→ PROBLEMS TO SOLVE:
a: In the patch discussion, how many lines does the patch insert into its single file?
b: Extend the patch discussion below, starting from the point at which it stops.

# START OF EXTRACT TO READ

Am 24. März 2025 11:02:08 schrieb Michael Tremer <michael.tremer@ipfire.org>:

Hello,

On 23 Mar 2025, at 19:00, Stefan Schantl <stefan.schantl@ipfire.org> wrote:

Hello Michael,

thanks for the review and your detailed feedback.

You are right this patch mainly moves the downloader logic from the
ipblocklist feature into an own easy to use general function.

Morning Stefan,

Thank you for taking the time and getting this out of your git
repository and onto this list :)

As we are already shipping this code and this patch only moves it
around, there is probably not much standing in the way of seeing this
being merged. I have however a couple of questions that we might want
to address in a follow-up patch.

On 22 Mar 2025, at 14:57, Stefan Schantl
<stefan.schantl@ipfire.org> wrote:

This function can be used to grab content and/or store it into
files.

Signed-off-by: Stefan Schantl <stefan.schantl@ipfire.org>
---
config/cfgroot/general-functions.pl | 262
++++++++++++++++++++++++++++
1 file changed, 262 insertions(+)

diff --git a/config/cfgroot/general-functions.pl
b/config/cfgroot/general-functions.pl
index 8ba6e3f79..cb8df69c6 100644
--- a/config/cfgroot/general-functions.pl
+++ b/config/cfgroot/general-functions.pl
@@ -20,6 +20,23 @@ use IO::Socket;
use Net::SSLeay;
use Net::IPv4Addr qw(:all);

+# Load module to move files.
+use File::Copy;
+
+# Load module to get file stats.

# END OF EXTRACT TO READ
# START OF RAW DATA

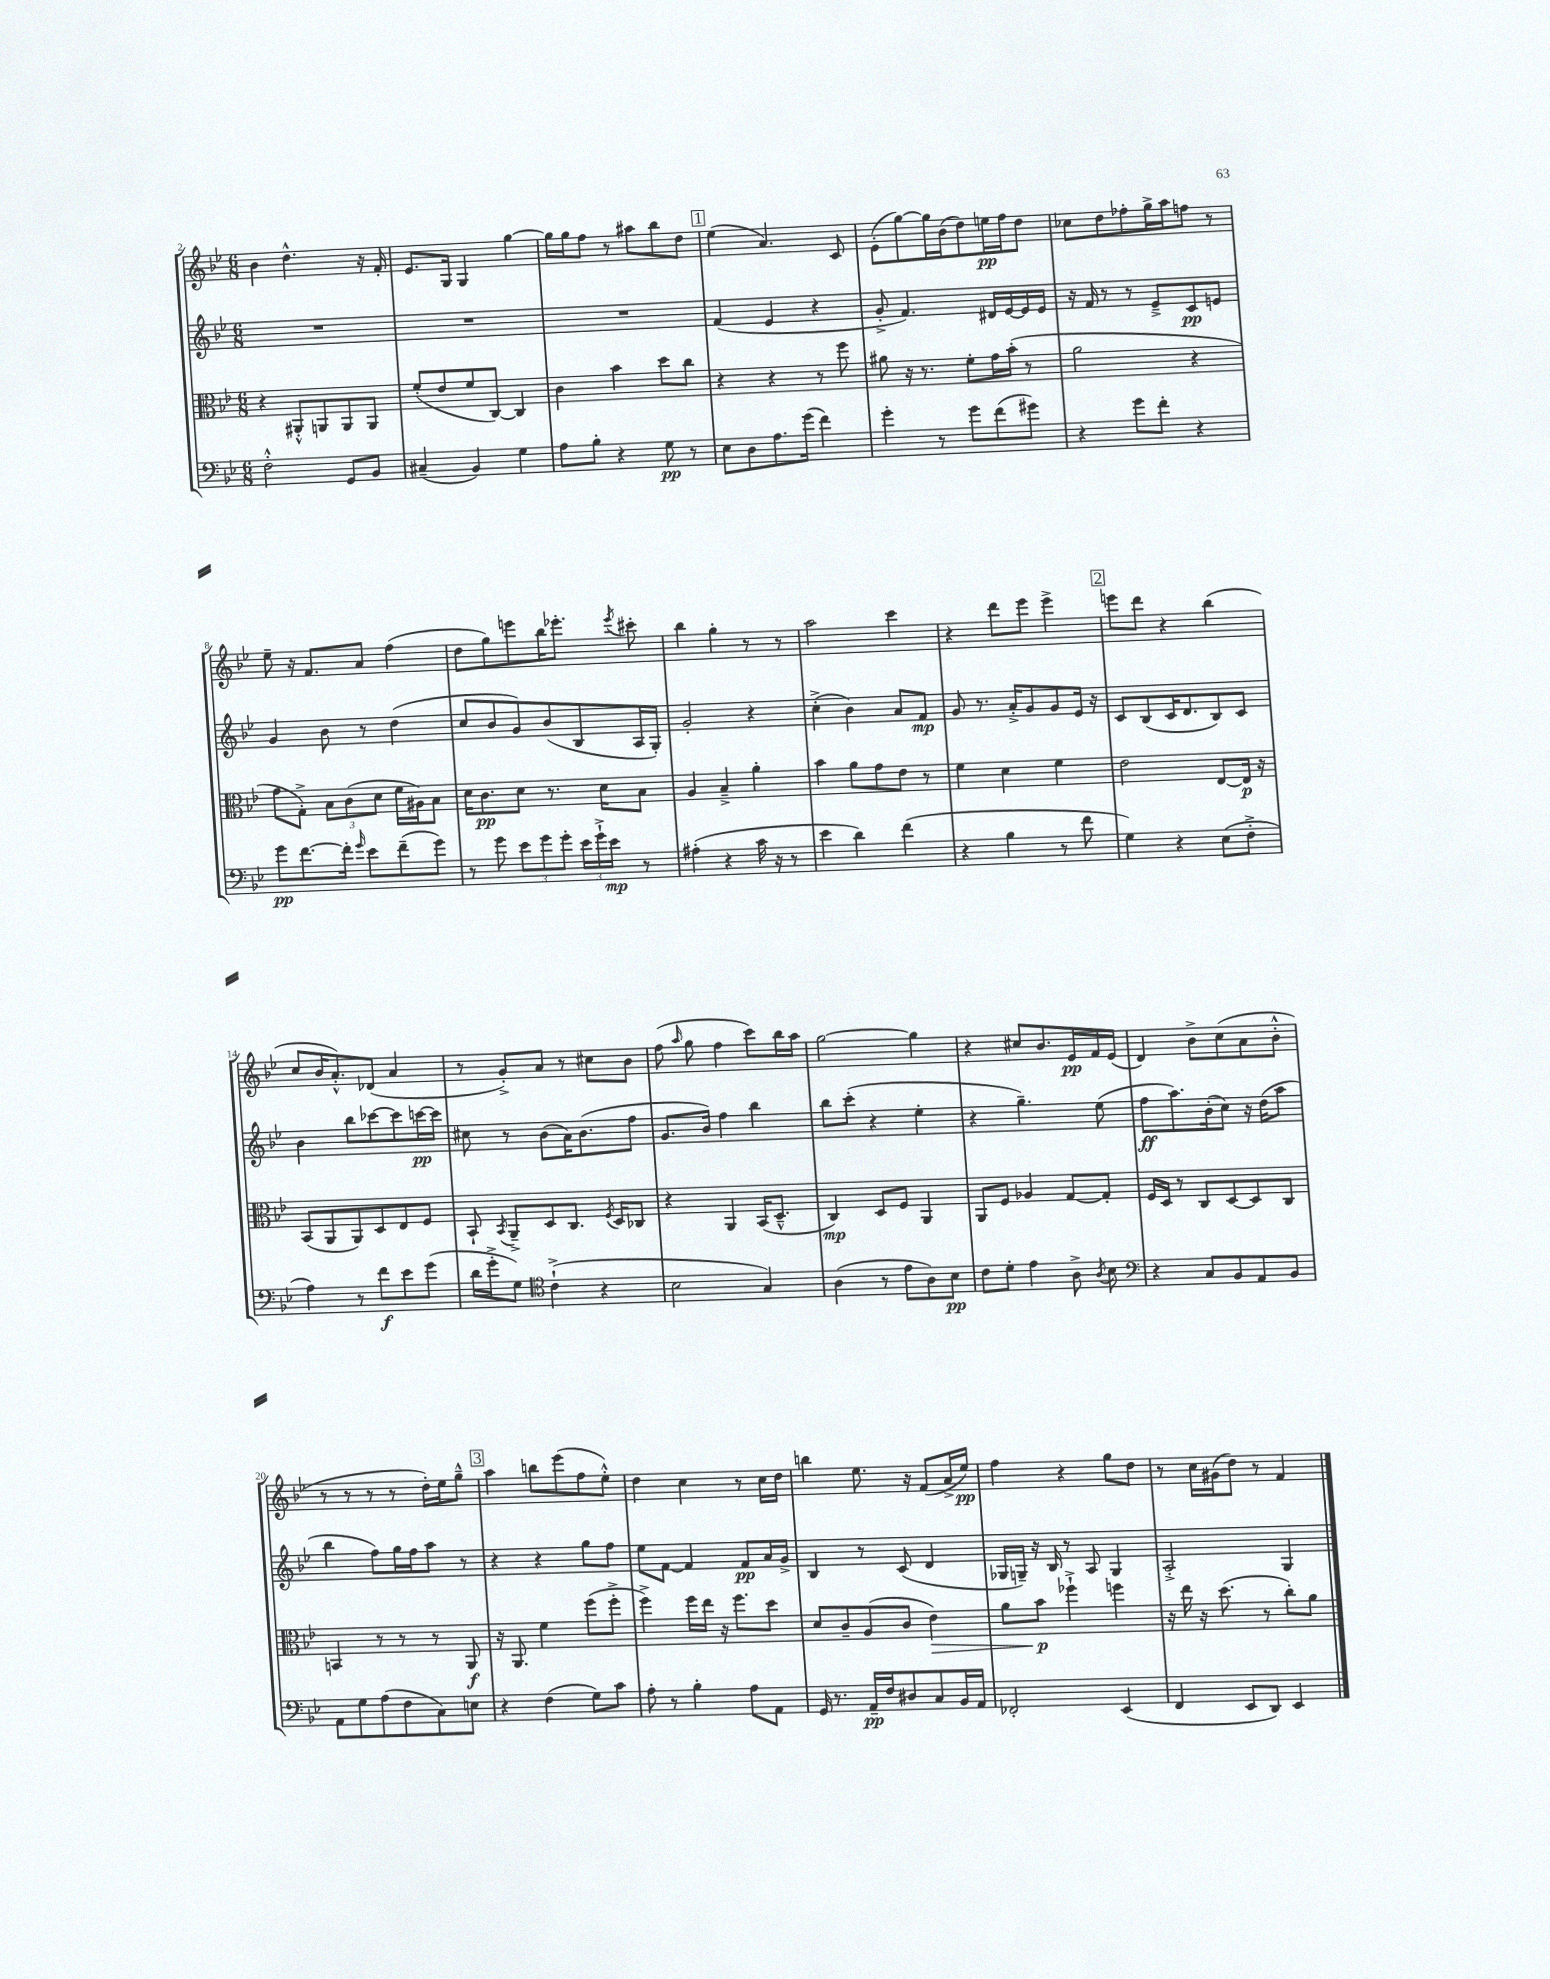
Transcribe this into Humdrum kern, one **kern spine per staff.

**kern	**kern	**kern	**kern
*staff4	*staff3	*staff2	*staff1
*clefF4	*clefC3	*clefG2	*clefG2
*k[b-e-]	*k[b-e-]	*k[b-e-]	*k[b-e-]
*M6/8	*M6/8	*M6/8	*M6/8
2F'^^	4r	2.r	4b-
.	8AA#'^^	.	4.dd^^
.	8AA	.	.
8GG	8AA	.	.
8BB-	8AA	.	16r
.	.	.	16f'
=	=	=	=
(4C#~	(8f'	2.r	8.e-
.	8e-	.	.
.	.	.	16G
4BB-)	8f	.	4G
.	[8C)	.	.
4G	4C]	.	[4gg
=	=	=	=
8A	4c	2.r	16gg]
.	.	.	16gg
8B-'	.	.	8ff
4r	4b-	.	8r
.	.	.	8aa#
8G	8dd	.	8bb-
8r	8cc	.	8dd
=	=	=	=
8E-	4r	(4f	(4ee-
8D	.	.	.
8.A	4r	4e-	4.a)
(16g	.	.	.
4f)	8r	4r	.
.	8ff	.	8c
=	=	=	=
4g'	8a#	8g'^	(8e-'
.	16r	4.f)	[8gg)
.	8.r	.	.
8r	.	.	16gg]
.	.	.	(16b-
8g	8f'	.	8dd)
(8f	16g	16d#	16ee
.	(16b-'	[16e-	16ff
8g#)	8r	16e-]	8dd
.	.	16e-	.
=	=	=	=
4r	2a	16r	8cc-
.	.	16f	.
.	.	8r	8dd
8g	.	8r	8ff-'
8f'	.	8e-~^	16gg^
.	.	.	16aa
4r	4r	8c	8ff
.	.	8e	8r
=	=	=	=
8g	8g	4g	8ee-~
[8.f	8G'^)	.	16r
.	.	.	8.f
.	12B-	8b-	.
16f']	.	.	.
.	(12c	.	.
16qqg	.	.	.
8e-	.	8r	8a
.	12d	.	.
(8f~	16f	(4dd	(4ff
.	16A#)	.	.
8g)	8B-	.	.
=	=	=	=
8r	16d	8cc	8dd
.	8.c	.	.
8g	.	8b-	8gg)
12e-	8d	8g)	8eee
12g	.	.	.
.	8.r	(8b-	16bb-
12g'	.	.	.
.	.	.	8.eee-'
24e-	.	8B-	.
24g`^	.	.	.
.	16d	.	.
24e-	.	.	.
.	.	.	8qeee-
8r	8B-	16A	8ccc#'
.	.	16G')	.
=	=	=	=
(4A#'	4A	2g'	4bb-
4r	4B-~^	.	4gg'
16c	4a'	4r	8r
16r	.	.	.
8r	.	.	8r
=	=	=	=
4e-	4b-	(4cc'^	2aa
4d)	8a	4b-)	.
.	8g	.	.
(4f	8e-	8a	4ccc
.	8r	8f	.
=	=	=	=
4r	4f	8g	4r
.	.	8.r	.
4B-	4d	.	8ddd
.	.	16a'^	.
.	.	8g	8eee-
8r	4f	8g	4eee-^
8f	.	16e-	.
.	.	16r	.
=	=	=	=
4G)	2e-	8c	8eee
.	.	(8B-	8ddd
4r	.	16c	4r
.	.	8.d	.
(8E-	[8E-	8B-)	(4bb-
8F'^	16E-]	8c	.
.	16r	.	.
=	=	=	=
4A)	(8BB-	4b-	8cc
.	8AA	.	16b-
.	.	.	8.a'^^)
8r	8AA)	8bb-	.
8f	8D	[8ccc-	(8d-
8e-	8E-	8ccc-]	4a
(8g	8F	[16ccc	.
.	.	16ccc]	.
=	=	=	=
16d	8BB-`	8cc#	8r
16g'^	.	.	.
.	8qBB-	.	.
8G)	8AA~^	8r	8g'^)
*clefC4	*	*	*
(4c`^	8D	(8b-	8a
.	8.C	16a)	8r
.	.	(8.b-	.
4r	.	.	8cc#
.	8qF	.	.
.	16D	.	.
.	8C-	8ff	8b-
=	=	=	=
2B-	4r	8.g	(8ff
.	.	.	16qqaa
.	.	.	8gg
.	.	16b-)	.
.	4AA	4ff	4ff
4G)	(16BB-	4bb-	8ccc)
.	8.D~^^	.	.
.	.	.	16bb-
.	.	.	16aa
=	=	=	=
(4A	4C)	8bb-	[2gg
.	.	(8ccc'	.
8r	8D	4r	.
8e-	8F	.	.
8A)	4AA	4ee-'	4gg]
8B-	.	.	.
=	=	=	=
8c	8AA	4r	4r
8d'	8F	.	.
4e-	4A-	4.gg~)	8cc#
.	.	.	8.b-
8A^	[8G	.	.
.	.	.	16e-
8qA	.	.	.
8B-	8G']	(8ee-	16f
.	.	.	(16e-
=	=	=	=
*clefF4	*	*	*
4r	16F	8ff	4d)
.	16D	.	.
.	8r	8.aa)	.
8C	8C	.	8b-^
.	.	(16b-'	.
8BB-	[8D	8cc)	(8cc
8AA	8D]	16r	8a
.	.	(16dd	.
8BB-	8C	8aa	8b-'^^
=	=	=	=
8AA	4BB	4bb-	8r
8G	.	.	8r
(8A	8r	8ff)	8r
8F	8r	16gg	8r
.	.	16ff	.
8C)	8r	8aa	16dd')
.	.	.	16ee-
8E	8AA	8r	8gg~^^
=	=	=	=
4r	16r	4r	4aa
.	8.AA	.	.
(4F	4f	4r	8bb
.	.	.	(8eee-
8G)	(8ff	8gg	8ff
8c	8ff'^	8ff	8ee-'^^)
=	=	=	=
8A'	4ff^)	8ee-	4dd
8r	.	[8f	.
4B-'	16ff	4f]	4cc
.	16ee-	.	.
.	16r	.	.
.	8.ff	.	.
8A	.	8f	8r
8AA	8dd	16a	16cc
.	.	16g^	16dd
=	=	=	=
16GG	8d	4B-	4bb
8.r	.	.	.
.	8c~	.	.
16AA~	(8A	8r	8.ee-
16F	.	.	.
8D#	8c	(8c	.
.	.	.	16r
8C	4e-)	4d	(8f
16BB-	.	.	16a^
16AA	.	.	16ee-)
=	=	=	=
2FF-'	8a	16G-	4ff
.	.	16G~)	.
.	8b-	16r	.
.	.	16B-	.
.	4ff-`^	8r	4r
.	.	8A	.
(4EE-	4ff	4G	8gg
.	.	.	8dd
=	=	=	=
4FF	16r	2A'^	8r
.	16ee-	.	.
.	16r	.	16cc
.	(8.dd	.	(16g#
8EE-	.	.	8dd)
8DD)	8r	.	8r
4EE-	8cc')	4G	4f
.	8a	.	.
==	==	==	==
*-	*-	*-	*-
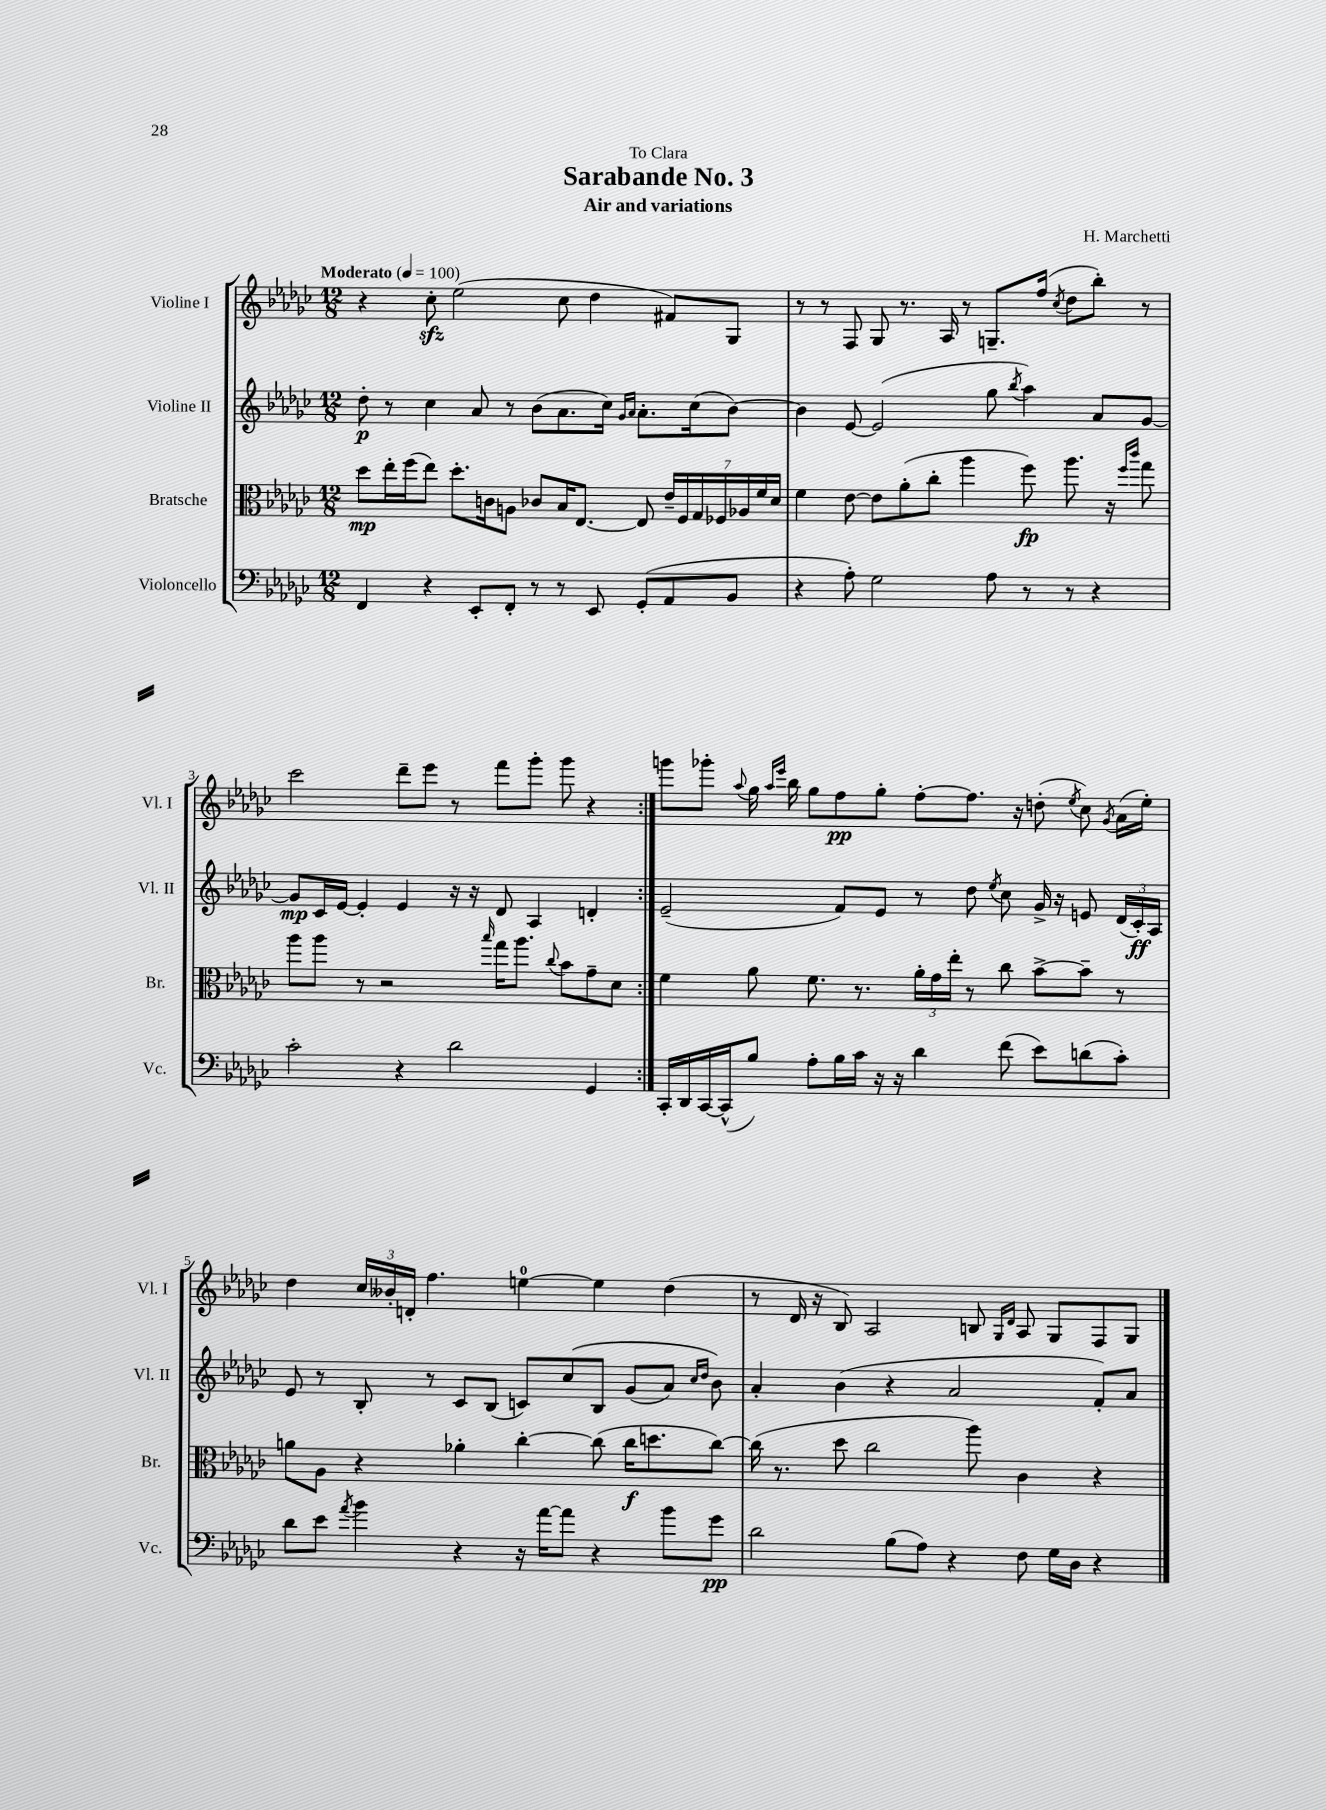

**kern	**kern	**kern	**kern
*staff4	*staff3	*staff2	*staff1
*clefF4	*clefC3	*clefG2	*clefG2
*k[b-e-a-d-g-c-]	*k[b-e-a-d-g-c-]	*k[b-e-a-d-g-c-]	*k[b-e-a-d-g-c-]
*M12/8	*M12/8	*M12/8	*M12/8
*MM100	*MM100	*MM100	*MM100
4FF/	8dd-\L	8dd-'\	4r
.	16ee-'\L	8r	.
.	(16ff\J	.	.
4r	8ee-\J)	4cc-\	8cc-'\
.	8.dd-'\L	.	(2ee-\
8EE-'/L	.	8a-/	.
.	16c\k	.	.
8FF'/J	8A\J	8r	.
8r	8c-/L	(8b-\L	.
8r	16B-/K	8.a-\	8cc-\
.	[8.E-/J	.	.
8EE-/	.	.	4dd-\
.	.	16cc-\Jk)	.
.	.	16qqg-/LL	.
.	.	16qqa-/JJ	.
(8GG-'/L	8E-/]	8.a-'\L	.
8AA-/	28e-~/LL	.	8f#/L)
.	28F/	.	.
.	.	(16cc-\k	.
.	28G-/	.	.
.	28F-/	.	.
8BB-/J	.	[8b-\J)	8G-/J
.	28A-/	.	.
.	28f/	.	.
.	28d-/JJ	.	.
=	=	=	=
4r	4f\	4b-\]	8r
.	.	.	8r
8A-'\)	[8e-\	[8e-/	8F/
2G-\	8e-\]L	(2e-/]	8G-/
.	(8a-'\	.	8.r
.	8cc-'\J	.	.
.	.	.	16A-/
.	4aa-\	.	8r
8A-\	.	8gg-\	8.G~/L
.	.	8qbb-/	.
8r	8ff\)	4aa-\)	.
.	.	.	(16ff/Jk
.	.	.	8qcc-/
8r	8.aa-\	.	8dd-\L
4r	.	8a-/L	8bb-'\J)
.	16r	.	.
.	16qqff/LL	.	.
.	16qqccc-/JJ	.	.
.	8gg-\	[8g-/J	8r
=	=	=	=
2c-'\	8aa-\L	8g-/]L	2ccc-\
.	8aa-\J	16c-/L	.
.	.	[16e-/JJ	.
.	8r	4e-'/]	.
.	2r	.	.
4r	.	4e-/	8ddd-~\L
.	.	.	8eee-\J
2d-\	.	16r	8r
.	.	16r	.
.	16qqbb-/	.	.
.	16gg-\LK	8d-/	8fff\L
.	8.aa-\J	.	.
.	.	4A-/	8ggg-'\J
.	8qqcc-/	.	.
.	8b-\L	.	8ggg-\
4GG-/	8g-~\	4d'/	4r
.	8d-\J	.	.
=:|!	=:|!	=:|!	=:|!
16CC-'/LL	4f\	(2e-~/	8ggg\L
16DD-/	.	.	.
[16CC-/	.	.	8ggg-'\J
(16CC-^^/]J	.	.	.
.	.	.	8qqaa-/
8B-/J)	8a-\	.	16gg-\
.	.	.	16qqaa-/LL
.	.	.	16qqeee-/JJ
.	.	.	16bb-\
8A-'\L	8.f\	.	8gg-\L
16B-\L	.	8f/L)	8ff\
16c-\JJ	8.r	.	.
16r	.	8e-/J	8gg-'\J
16r	.	.	.
4d-\	24a-'\LL	8r	[8ff'\L
.	24g-\	.	.
.	24ee-'\JJ	.	.
.	8r	8dd-\	8.ff\]J
.	.	8qee-/	.
(8f\	8cc-\	8cc-\	.
.	.	.	16r
8e-\L)	[8b-^\L	16g-^/	(8dd'\
.	.	16r	.
.	.	.	8qee-/
(8d\	8b-~\]J	8e/	8cc-\)
.	.	.	8qg-/
8c-'\J)	8r	(24d-/LL	(16a-\LL
.	.	24c-'/)	.
.	.	.	16ee-'\JJ)
.	.	24A-/JJ	.
=	=	=	=
8d-\L	8a\L	8e-/	4dd-\
8e-\J	8A-\J	8r	.
8qa-/	.	.	.
4b-\	4r	8B-'/	24cc-/LL
.	.	.	24b--'/
.	.	.	24d'/JJ
.	.	8r	4.ff\
4r	4a-'\	8c-/L	.
.	.	(8B-/J	.
16r	[4cc-'\	8c/L)	[4ee\
[16a-\LK	.	.	.
8a-\]J	.	&(8cc-/	.
4r	(8cc-\]	8B-/J	4ee\]
.	16cc-\LK	(8g-/L	.
.	8.dd\	.	.
8b-\L	.	8a-/J)	(4dd-\
.	.	16qqcc-/LL	.
.	.	16qqdd-/JJ	.
8g-\J	[8cc-\J)	8b-\&)	.
=	=	=	=
2d-\	(16cc-\]	4a-'/	8r
.	8.r	.	.
.	.	.	16d-/
.	.	.	16r
.	8dd-\	(4b-\	8B-/)
.	2cc-\	.	2A-/
(8B-\L	.	4r	.
8A-\J)	.	.	.
4r	.	2a-/	.
.	8aa-\)	.	8B/
.	.	.	16qqG-/LL
.	.	.	16qqd-/JJ
8F\	4c-\	.	8A-/
16G-\LL	.	.	8G-/L
16D-\JJ	.	.	.
4r	4r	8f'/L)	8F/
.	.	8a-/J	8G-/J
==	==	==	==
*-	*-	*-	*-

# END OF RAW DATA

→ RESPONSE LIST:
a: 262

b:
+use File::stat;
+
+# Load module to deal with temporary files.
+use File::Temp;
+
+# Load module to deal with the date formats used by the HTTP
protocol.
+use HTTP::Date;
+
+# Load the libwwwperl User Agent module.
+use LWP::UserAgent;

Recently (let’s say a year ago) I have spent some time on making the
web UI faster. Especially on some hardware, is it not very snappy.
The reason for the slowness however was not that we are doing much
stuff in our code; it was rather that loading modules was taking a
long time in Perl. So I removed what was no longer needed and moved
some other stuff around which slightly helped (saved around 100ms on
the older IPFire Mini Appliance).

Since the downloading functionality is not used *that* much here.
Should this maybe not live in a separate place and we only include it
when it is needed?

Sounds good, so I'm totally fine with this suggestion. This can be part
of a following patch(set).

Well, moving it should not be a separate patch set, because we should not move it twice.

Hello Michael,

this absolutely makes sense. Any ideas for the filename?

I think downloader.pl could be misinterpreted by a certain users - maybe web-function.pl?


But any of the other fixes should be implemented in a separate patch each.

Let's do it this way.



+
+$|=1; # line buffering

Why is this needed?

This line does not belong to the patch and is already part of the
general-functions.pl file.

The following can be found in the perl special variables manual about
$|: 

$| - If set to nonzero, forces an fflush(3) after every write or print
on the currently selected output channel.

I'm not sure, if this line is required in general.

I know what it does. I just wanted to know why this has been enabled here.

Short answer: No clue.




+
$General::version = 'VERSION';
$General::swroot = 'CONFIG_ROOT';
$General::noipprefix = 'noipg-';
@@ -1346,6 +1363,251 @@ sub generateProtoTransHash () {
return %protocols;
}

+# Function to grab a given URL content or to download and store it
on disk.
+#
+# The function requires a configuration hash to be passed.
+#
+# The following options (hash keys) are supported:
+#
+# URL -> The URL to the content or file. REQUIRED!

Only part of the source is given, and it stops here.